AIM OF THE EXERCISE.
Would you print the full listing word for word?
________________
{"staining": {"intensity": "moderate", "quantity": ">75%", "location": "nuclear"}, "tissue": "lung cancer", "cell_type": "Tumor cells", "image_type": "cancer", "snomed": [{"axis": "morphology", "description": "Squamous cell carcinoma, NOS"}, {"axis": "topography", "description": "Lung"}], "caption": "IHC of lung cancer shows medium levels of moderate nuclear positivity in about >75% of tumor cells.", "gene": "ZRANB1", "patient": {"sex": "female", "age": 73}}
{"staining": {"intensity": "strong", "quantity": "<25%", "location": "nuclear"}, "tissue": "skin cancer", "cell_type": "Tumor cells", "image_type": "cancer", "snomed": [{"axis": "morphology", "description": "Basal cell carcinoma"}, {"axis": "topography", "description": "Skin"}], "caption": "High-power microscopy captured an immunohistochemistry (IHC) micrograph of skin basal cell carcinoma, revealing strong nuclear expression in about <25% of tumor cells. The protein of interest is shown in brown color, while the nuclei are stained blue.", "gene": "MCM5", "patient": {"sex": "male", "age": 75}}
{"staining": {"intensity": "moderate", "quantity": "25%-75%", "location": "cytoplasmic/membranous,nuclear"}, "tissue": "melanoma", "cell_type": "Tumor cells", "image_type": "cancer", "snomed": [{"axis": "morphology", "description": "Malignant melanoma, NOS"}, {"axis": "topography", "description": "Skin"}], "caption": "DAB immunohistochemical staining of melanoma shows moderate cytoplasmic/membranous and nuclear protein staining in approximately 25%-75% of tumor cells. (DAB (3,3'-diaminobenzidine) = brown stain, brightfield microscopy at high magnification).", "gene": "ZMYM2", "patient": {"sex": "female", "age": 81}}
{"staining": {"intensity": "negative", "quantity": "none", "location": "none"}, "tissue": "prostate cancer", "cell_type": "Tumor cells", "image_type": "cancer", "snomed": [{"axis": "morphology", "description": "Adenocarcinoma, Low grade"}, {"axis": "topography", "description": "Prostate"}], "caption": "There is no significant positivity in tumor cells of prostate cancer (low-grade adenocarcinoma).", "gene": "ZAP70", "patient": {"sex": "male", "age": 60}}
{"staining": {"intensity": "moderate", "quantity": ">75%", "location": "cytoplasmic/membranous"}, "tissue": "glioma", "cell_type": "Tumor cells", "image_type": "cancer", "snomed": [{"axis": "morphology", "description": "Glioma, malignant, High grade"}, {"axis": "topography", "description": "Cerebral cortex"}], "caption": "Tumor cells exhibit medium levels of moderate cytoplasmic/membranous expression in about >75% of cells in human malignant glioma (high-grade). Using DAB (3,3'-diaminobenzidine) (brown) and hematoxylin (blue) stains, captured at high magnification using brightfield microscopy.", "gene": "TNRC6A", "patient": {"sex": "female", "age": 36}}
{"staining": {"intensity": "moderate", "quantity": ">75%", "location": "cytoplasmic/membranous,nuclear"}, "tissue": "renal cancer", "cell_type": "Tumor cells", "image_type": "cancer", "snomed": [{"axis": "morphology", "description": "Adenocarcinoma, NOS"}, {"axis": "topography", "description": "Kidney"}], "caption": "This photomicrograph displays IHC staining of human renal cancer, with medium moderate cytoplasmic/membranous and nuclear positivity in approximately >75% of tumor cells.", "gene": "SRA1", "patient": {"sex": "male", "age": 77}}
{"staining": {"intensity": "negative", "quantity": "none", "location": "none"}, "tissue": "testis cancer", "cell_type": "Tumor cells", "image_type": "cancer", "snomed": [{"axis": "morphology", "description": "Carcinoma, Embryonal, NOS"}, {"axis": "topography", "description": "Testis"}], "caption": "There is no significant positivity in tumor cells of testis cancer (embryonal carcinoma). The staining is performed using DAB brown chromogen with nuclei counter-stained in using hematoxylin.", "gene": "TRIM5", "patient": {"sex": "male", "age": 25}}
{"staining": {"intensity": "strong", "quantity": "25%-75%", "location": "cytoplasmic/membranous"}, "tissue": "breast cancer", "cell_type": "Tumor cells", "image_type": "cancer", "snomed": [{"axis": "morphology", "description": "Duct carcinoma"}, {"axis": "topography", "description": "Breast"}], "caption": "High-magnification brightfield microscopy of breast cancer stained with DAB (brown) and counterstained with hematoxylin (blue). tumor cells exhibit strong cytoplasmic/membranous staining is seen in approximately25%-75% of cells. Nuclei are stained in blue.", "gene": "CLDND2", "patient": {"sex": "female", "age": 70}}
________________
SOLUTION FOR THIS PROBLEM.
{"staining": {"intensity": "moderate", "quantity": ">75%", "location": "nuclear"}, "tissue": "lung cancer", "cell_type": "Tumor cells", "image_type": "cancer", "snomed": [{"axis": "morphology", "description": "Squamous cell carcinoma, NOS"}, {"axis": "topography", "description": "Lung"}], "caption": "IHC of lung cancer shows medium levels of moderate nuclear positivity in about >75% of tumor cells.", "gene": "ZRANB1", "patient": {"sex": "female", "age": 73}}
{"staining": {"intensity": "strong", "quantity": "<25%", "location": "nuclear"}, "tissue": "skin cancer", "cell_type": "Tumor cells", "image_type": "cancer", "snomed": [{"axis": "morphology", "description": "Basal cell carcinoma"}, {"axis": "topography", "description": "Skin"}], "caption": "High-power microscopy captured an immunohistochemistry (IHC) micrograph of skin basal cell carcinoma, revealing strong nuclear expression in about <25% of tumor cells. The protein of interest is shown in brown color, while the nuclei are stained blue.", "gene": "MCM5", "patient": {"sex": "male", "age": 75}}
{"staining": {"intensity": "moderate", "quantity": "25%-75%", "location": "cytoplasmic/membranous,nuclear"}, "tissue": "melanoma", "cell_type": "Tumor cells", "image_type": "cancer", "snomed": [{"axis": "morphology", "description": "Malignant melanoma, NOS"}, {"axis": "topography", "description": "Skin"}], "caption": "DAB immunohistochemical staining of melanoma shows moderate cytoplasmic/membranous and nuclear protein staining in approximately 25%-75% of tumor cells. (DAB (3,3'-diaminobenzidine) = brown stain, brightfield microscopy at high magnification).", "gene": "ZMYM2", "patient": {"sex": "female", "age": 81}}
{"staining": {"intensity": "negative", "quantity": "none", "location": "none"}, "tissue": "prostate cancer", "cell_type": "Tumor cells", "image_type": "cancer", "snomed": [{"axis": "morphology", "description": "Adenocarcinoma, Low grade"}, {"axis": "topography", "description": "Prostate"}], "caption": "There is no significant positivity in tumor cells of prostate cancer (low-grade adenocarcinoma).", "gene": "ZAP70", "patient": {"sex": "male", "age": 60}}
{"staining": {"intensity": "moderate", "quantity": ">75%", "location": "cytoplasmic/membranous"}, "tissue": "glioma", "cell_type": "Tumor cells", "image_type": "cancer", "snomed": [{"axis": "morphology", "description": "Glioma, malignant, High grade"}, {"axis": "topography", "description": "Cerebral cortex"}], "caption": "Tumor cells exhibit medium levels of moderate cytoplasmic/membranous expression in about >75% of cells in human malignant glioma (high-grade). Using DAB (3,3'-diaminobenzidine) (brown) and hematoxylin (blue) stains, captured at high magnification using brightfield microscopy.", "gene": "TNRC6A", "patient": {"sex": "female", "age": 36}}
{"staining": {"intensity": "moderate", "quantity": ">75%", "location": "cytoplasmic/membranous,nuclear"}, "tissue": "renal cancer", "cell_type": "Tumor cells", "image_type": "cancer", "snomed": [{"axis": "morphology", "description": "Adenocarcinoma, NOS"}, {"axis": "topography", "description": "Kidney"}], "caption": "This photomicrograph displays IHC staining of human renal cancer, with medium moderate cytoplasmic/membranous and nuclear positivity in approximately >75% of tumor cells.", "gene": "SRA1", "patient": {"sex": "male", "age": 77}}
{"staining": {"intensity": "negative", "quantity": "none", "location": "none"}, "tissue": "testis cancer", "cell_type": "Tumor cells", "image_type": "cancer", "snomed": [{"axis": "morphology", "description": "Carcinoma, Embryonal, NOS"}, {"axis": "topography", "description": "Testis"}], "caption": "There is no significant positivity in tumor cells of testis cancer (embryonal carcinoma). The staining is performed using DAB brown chromogen with nuclei counter-stained in using hematoxylin.", "gene": "TRIM5", "patient": {"sex": "male", "age": 25}}
{"staining": {"intensity": "strong", "quantity": "25%-75%", "location": "cytoplasmic/membranous"}, "tissue": "breast cancer", "cell_type": "Tumor cells", "image_type": "cancer", "snomed": [{"axis": "morphology", "description": "Duct carcinoma"}, {"axis": "topography", "description": "Breast"}], "caption": "High-magnification brightfield microscopy of breast cancer stained with DAB (brown) and counterstained with hematoxylin (blue). tumor cells exhibit strong cytoplasmic/membranous staining is seen in approximately25%-75% of cells. Nuclei are stained in blue.", "gene": "CLDND2", "patient": {"sex": "female", "age": 70}}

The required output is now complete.